今日の「羽鳥慎一モーニングショー」も、森友学園の分析をとことん深堀りしていて面白かった。
官僚組織というものが寺脇研のおかげでよく分かるし、官僚の頭の良さもわかる。
いかに官僚がのちのちの事態の変化に供えて、周到に策を練っているかよく分かるし、それを書類にいかに反映させているのかも分かって、ほとほと感心する。
この番組は本当に勉強になる。 

しかし優秀な官僚がいかに用意周到な文面作成を行っていたとしても、一般庶民が直感で変だと感じる部分はやっぱり変なのだ。

政府が、籠池家から谷査恵子氏に送られた手紙の封書だけ見せて、中の文面を公表しないのは変だと思っていたが、それが私信で許可をとってないというだけの理由でもあるまい。
テレビディレクターの両角氏が指摘しているように、未だに挨拶分の一枚目が公表されないのも変である。
野党はぜひこれを暴いてほしい。 

そしてなんといっても財務省や国交省に、資料は残されているはずだから、これを提出しなければ変だ。
かつて薬害エイズ運動に関わったが、あのときも厚生省が隠していた非加熱製剤をめぐる議論の資料が、菅直人氏の一喝によって出てきたことがあった。
官僚は資料を安易に破棄したりしない。

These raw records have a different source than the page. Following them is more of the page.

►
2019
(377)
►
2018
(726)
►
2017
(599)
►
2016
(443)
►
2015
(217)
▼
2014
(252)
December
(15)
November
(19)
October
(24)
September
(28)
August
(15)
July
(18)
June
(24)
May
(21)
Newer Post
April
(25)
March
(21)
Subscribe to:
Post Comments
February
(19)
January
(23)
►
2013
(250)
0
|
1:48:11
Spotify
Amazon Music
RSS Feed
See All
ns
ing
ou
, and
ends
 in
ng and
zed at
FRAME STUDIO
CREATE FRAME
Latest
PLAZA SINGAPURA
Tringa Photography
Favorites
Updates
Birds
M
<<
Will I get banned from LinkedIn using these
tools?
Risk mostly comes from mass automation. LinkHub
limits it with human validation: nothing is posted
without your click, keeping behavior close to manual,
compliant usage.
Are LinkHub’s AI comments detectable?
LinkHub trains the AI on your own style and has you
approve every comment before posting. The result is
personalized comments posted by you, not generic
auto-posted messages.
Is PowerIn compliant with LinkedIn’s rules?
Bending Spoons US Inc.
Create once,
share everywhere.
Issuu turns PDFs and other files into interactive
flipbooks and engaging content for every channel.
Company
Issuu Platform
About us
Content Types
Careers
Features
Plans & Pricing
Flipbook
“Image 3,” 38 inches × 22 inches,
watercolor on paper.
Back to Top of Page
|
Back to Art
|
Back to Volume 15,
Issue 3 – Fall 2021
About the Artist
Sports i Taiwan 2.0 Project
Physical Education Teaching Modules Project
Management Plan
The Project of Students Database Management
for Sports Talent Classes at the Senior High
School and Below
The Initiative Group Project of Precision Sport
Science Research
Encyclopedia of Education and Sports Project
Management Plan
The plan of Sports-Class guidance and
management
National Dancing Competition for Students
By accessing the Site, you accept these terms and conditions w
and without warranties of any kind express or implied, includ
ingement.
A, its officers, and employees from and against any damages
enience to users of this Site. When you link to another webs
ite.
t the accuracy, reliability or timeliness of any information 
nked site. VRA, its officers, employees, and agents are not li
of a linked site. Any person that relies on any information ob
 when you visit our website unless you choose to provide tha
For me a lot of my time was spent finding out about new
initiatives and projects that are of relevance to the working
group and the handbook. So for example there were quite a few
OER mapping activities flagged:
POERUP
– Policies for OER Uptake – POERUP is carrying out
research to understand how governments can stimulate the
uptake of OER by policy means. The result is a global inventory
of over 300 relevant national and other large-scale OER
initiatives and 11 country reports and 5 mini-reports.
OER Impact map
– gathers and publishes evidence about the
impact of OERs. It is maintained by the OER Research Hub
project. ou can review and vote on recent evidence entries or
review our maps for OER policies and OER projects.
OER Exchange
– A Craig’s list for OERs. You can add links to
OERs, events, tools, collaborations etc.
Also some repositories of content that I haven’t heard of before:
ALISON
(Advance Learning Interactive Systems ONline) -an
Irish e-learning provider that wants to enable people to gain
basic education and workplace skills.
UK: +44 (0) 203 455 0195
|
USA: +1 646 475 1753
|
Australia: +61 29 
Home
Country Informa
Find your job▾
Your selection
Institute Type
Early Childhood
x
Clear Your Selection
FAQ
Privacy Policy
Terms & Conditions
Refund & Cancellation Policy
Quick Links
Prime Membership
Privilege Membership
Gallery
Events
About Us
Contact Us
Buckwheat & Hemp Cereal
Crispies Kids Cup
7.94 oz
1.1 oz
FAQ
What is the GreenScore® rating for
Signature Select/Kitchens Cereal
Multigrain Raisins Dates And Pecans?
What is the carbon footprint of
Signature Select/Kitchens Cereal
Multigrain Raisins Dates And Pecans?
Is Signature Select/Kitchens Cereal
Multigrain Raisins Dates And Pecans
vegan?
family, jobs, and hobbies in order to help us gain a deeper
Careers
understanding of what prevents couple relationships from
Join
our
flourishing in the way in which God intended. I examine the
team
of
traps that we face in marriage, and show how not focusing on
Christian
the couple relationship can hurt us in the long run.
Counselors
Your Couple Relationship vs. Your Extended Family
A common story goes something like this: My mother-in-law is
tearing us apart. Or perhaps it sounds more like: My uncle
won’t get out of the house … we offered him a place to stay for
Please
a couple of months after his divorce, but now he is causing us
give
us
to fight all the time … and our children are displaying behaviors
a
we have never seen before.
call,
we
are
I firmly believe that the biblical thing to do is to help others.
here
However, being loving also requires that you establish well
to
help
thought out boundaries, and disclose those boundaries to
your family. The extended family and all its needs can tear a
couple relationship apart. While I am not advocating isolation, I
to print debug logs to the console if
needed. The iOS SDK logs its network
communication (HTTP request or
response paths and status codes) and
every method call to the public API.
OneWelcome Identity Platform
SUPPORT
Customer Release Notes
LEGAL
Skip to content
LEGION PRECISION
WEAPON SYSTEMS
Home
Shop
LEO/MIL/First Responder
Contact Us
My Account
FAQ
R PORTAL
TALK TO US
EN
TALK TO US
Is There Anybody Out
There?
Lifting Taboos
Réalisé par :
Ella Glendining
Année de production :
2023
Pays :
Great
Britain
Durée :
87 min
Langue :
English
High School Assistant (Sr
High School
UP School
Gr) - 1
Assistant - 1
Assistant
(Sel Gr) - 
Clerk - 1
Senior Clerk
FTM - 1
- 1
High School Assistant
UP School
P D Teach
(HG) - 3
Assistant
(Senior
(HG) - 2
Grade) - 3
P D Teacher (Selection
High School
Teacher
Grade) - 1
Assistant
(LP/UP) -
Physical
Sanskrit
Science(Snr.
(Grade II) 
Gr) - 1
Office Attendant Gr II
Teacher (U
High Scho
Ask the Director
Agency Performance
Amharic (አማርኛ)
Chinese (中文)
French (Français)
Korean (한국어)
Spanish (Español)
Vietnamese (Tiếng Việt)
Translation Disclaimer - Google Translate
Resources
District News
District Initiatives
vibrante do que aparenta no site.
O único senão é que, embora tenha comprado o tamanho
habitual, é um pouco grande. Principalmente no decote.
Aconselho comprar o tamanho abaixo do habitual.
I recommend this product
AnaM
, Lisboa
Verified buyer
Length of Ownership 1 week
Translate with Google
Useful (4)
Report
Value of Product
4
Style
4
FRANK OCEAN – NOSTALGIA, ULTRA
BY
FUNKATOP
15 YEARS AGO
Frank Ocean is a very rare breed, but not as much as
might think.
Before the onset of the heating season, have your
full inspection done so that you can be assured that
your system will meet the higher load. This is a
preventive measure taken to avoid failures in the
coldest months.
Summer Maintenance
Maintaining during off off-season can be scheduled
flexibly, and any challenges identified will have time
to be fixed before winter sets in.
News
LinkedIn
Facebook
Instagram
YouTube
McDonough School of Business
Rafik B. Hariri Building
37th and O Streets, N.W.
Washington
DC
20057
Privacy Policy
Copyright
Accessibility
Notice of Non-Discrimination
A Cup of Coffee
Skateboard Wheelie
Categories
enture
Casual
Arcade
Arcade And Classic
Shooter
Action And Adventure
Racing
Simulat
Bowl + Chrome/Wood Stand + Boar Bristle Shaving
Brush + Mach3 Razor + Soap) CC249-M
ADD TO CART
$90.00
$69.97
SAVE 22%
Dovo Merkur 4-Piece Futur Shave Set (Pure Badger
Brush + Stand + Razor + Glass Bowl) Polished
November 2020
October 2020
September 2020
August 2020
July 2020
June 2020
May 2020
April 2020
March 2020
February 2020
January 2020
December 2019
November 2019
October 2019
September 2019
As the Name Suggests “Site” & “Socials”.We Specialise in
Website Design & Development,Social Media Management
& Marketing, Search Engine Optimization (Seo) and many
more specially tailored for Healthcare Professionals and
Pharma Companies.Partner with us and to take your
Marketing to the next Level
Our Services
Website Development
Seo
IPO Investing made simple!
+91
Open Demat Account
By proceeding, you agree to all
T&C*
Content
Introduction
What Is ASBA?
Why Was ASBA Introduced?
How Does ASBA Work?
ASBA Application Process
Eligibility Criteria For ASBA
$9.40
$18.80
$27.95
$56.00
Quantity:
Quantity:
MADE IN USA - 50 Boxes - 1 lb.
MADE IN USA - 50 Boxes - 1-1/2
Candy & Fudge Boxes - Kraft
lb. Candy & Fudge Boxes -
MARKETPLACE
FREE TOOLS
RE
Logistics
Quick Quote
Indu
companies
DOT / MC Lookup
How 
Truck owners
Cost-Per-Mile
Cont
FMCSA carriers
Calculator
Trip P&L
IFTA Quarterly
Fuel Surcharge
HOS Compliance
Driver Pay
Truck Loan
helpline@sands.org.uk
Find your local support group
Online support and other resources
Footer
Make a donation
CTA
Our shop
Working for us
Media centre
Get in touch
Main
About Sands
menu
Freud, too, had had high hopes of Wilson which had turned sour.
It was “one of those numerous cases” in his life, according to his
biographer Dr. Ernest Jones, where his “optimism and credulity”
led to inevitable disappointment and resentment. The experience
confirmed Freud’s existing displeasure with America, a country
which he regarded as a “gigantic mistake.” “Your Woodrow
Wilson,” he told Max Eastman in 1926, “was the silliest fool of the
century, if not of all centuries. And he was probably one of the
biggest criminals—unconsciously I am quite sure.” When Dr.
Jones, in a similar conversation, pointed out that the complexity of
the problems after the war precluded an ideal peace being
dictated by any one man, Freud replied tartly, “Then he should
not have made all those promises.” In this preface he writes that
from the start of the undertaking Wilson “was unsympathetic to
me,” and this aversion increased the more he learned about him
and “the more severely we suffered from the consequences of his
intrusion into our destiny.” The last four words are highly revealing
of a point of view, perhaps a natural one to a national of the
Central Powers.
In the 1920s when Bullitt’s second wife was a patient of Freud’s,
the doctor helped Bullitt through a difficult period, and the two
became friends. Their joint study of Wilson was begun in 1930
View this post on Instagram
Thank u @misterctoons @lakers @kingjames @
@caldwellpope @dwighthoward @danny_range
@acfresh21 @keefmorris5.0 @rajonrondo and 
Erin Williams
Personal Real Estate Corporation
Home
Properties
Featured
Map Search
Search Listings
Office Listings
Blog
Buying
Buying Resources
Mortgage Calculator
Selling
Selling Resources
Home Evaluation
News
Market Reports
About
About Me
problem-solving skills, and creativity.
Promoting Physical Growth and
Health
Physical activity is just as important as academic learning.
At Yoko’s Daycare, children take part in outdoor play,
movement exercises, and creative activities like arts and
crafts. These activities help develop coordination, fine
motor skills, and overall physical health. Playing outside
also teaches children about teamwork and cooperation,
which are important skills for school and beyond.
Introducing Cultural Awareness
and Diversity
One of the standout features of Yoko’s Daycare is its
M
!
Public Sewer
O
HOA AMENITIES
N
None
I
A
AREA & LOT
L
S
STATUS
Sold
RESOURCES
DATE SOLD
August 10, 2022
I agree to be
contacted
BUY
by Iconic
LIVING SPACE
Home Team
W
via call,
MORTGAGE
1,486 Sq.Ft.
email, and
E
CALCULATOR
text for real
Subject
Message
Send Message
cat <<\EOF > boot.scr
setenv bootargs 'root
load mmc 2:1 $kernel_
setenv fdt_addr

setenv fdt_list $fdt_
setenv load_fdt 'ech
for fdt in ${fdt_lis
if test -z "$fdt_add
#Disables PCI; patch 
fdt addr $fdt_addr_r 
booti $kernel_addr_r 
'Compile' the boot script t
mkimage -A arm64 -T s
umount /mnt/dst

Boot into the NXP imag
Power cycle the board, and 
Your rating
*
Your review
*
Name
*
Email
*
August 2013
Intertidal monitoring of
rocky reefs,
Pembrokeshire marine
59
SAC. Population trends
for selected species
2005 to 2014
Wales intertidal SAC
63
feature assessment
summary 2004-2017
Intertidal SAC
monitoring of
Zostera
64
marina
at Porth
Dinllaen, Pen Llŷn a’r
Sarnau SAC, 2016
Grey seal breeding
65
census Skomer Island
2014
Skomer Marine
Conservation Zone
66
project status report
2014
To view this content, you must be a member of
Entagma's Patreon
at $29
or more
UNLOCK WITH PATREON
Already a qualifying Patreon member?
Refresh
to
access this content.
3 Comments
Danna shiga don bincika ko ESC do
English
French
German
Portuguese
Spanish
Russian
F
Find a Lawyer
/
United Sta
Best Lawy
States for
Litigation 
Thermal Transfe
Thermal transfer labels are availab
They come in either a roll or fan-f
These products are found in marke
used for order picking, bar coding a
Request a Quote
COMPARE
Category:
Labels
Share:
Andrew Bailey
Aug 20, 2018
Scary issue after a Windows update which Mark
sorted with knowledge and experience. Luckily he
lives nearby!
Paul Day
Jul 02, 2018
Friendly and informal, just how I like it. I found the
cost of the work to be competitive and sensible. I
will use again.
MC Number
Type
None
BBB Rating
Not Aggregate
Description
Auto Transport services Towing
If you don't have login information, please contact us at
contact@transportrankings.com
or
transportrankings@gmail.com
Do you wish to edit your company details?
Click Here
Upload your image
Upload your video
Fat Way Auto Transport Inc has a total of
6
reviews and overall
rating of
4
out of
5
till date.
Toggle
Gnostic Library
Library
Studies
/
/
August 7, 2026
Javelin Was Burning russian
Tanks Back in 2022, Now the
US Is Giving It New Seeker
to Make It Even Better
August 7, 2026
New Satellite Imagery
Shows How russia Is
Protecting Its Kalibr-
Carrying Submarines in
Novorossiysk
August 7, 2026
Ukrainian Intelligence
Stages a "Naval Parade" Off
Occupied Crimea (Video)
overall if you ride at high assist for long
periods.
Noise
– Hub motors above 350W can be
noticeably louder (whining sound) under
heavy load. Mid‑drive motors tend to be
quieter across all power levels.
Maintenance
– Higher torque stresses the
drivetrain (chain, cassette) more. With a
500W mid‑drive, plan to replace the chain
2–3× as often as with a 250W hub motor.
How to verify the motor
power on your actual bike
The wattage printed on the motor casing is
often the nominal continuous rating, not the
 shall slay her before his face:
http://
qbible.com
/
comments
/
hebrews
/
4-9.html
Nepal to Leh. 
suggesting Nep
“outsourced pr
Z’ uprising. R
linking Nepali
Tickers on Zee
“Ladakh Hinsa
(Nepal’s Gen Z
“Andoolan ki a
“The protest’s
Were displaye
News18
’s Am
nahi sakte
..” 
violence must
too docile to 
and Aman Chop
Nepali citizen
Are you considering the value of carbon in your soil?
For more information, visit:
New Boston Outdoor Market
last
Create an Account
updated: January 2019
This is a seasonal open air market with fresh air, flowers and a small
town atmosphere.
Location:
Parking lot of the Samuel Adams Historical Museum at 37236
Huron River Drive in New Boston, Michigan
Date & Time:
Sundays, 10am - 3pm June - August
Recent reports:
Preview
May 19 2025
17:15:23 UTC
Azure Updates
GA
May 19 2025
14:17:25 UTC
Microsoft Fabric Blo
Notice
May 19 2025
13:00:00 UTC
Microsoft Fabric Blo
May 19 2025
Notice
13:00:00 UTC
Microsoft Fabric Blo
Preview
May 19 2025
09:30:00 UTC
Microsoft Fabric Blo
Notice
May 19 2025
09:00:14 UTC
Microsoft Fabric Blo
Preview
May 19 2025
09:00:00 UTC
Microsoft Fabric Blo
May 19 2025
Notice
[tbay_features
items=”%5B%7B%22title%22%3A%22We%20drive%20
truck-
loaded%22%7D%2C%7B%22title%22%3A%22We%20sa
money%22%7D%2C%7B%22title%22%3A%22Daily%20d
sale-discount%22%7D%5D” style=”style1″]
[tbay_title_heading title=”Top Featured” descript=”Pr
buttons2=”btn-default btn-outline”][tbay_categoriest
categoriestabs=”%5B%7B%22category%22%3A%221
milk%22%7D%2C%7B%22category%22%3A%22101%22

それをやっていたとしたら、官僚が劣化している証明になってしまう。

現在、資料を政府ぐるみで隠ぺいしていることこそが、安倍首相にとっての「不都合な真実」が存在することを証明しているのだ。

谷査恵子氏は立派に「公務」として、安倍昭恵の指示で各省に問い合わせ、各省は安倍夫人の意向だからこそ、素早く動いた。
こんなことは庶民目線から見ても分かる。
一般的な社会常識として分かるレベルのことだ。 

この件に関しては「忖度」ではない。
安倍昭恵が首相並みの権限を持っているからこそ、各省庁は指令を受けたと思って動くのだ。
もちろん夫人の後ろには首相の意向があると認識するのが「忖度」なのかもしれないが、実際に首相の意向だった可能性も捨てきれない。

安易に「忖度」という言葉を使用しない方がいいなと最近、思うようになった。
先日の「時事放談」で元財務大臣の藤井裕久氏が、官僚は前例踏襲主義の権化であって、「忖度」なんてしないと断言していた。
「忖度」とは「融通無碍」であって、そんなことを官僚がやっていたら、確かに国家システムは整然と機能しなくなるのかもしれない。

橋下徹氏は「役人は僕のことを忖度していた」と言っていたが、大阪府や市のレベルではそんなこともあるのかもしれない。
役人としてそれが優秀なのかと言えば、問題がある。
少なくとも国家レベルの超優秀な官僚にあっては、「忖度」ではなく、上からの「指示」のときだけ動くのだろう。

つまり、安倍夫人の「指示」は、安倍首相の「指示」なのだ。
だからこそ政府は谷査恵子氏のやったことを「公務」と認めない。ここは重要なポイントだ。
安倍首相や昭恵夫人の指示は「公」ではなく、「私」なのだ。
公私混同で、森友学園を優遇する支持を出して、官僚機構を悪用してしまった。
谷査恵子氏はあくまでも「公務」だが、首相や昭恵夫人は「私的行為」である。
谷査恵子氏は、安倍夫妻の「私的行為」の犠牲にされたのだ。 

権力とはまことに恐ろしい。
各テレビ局も、アッキード事件については、まだまだ議論することはあるはずだ。
権力の不当な行使を監視するのは、メディアの役割だ。
民主主義を健全に運用するには、国民の側の責任も大いに問われている。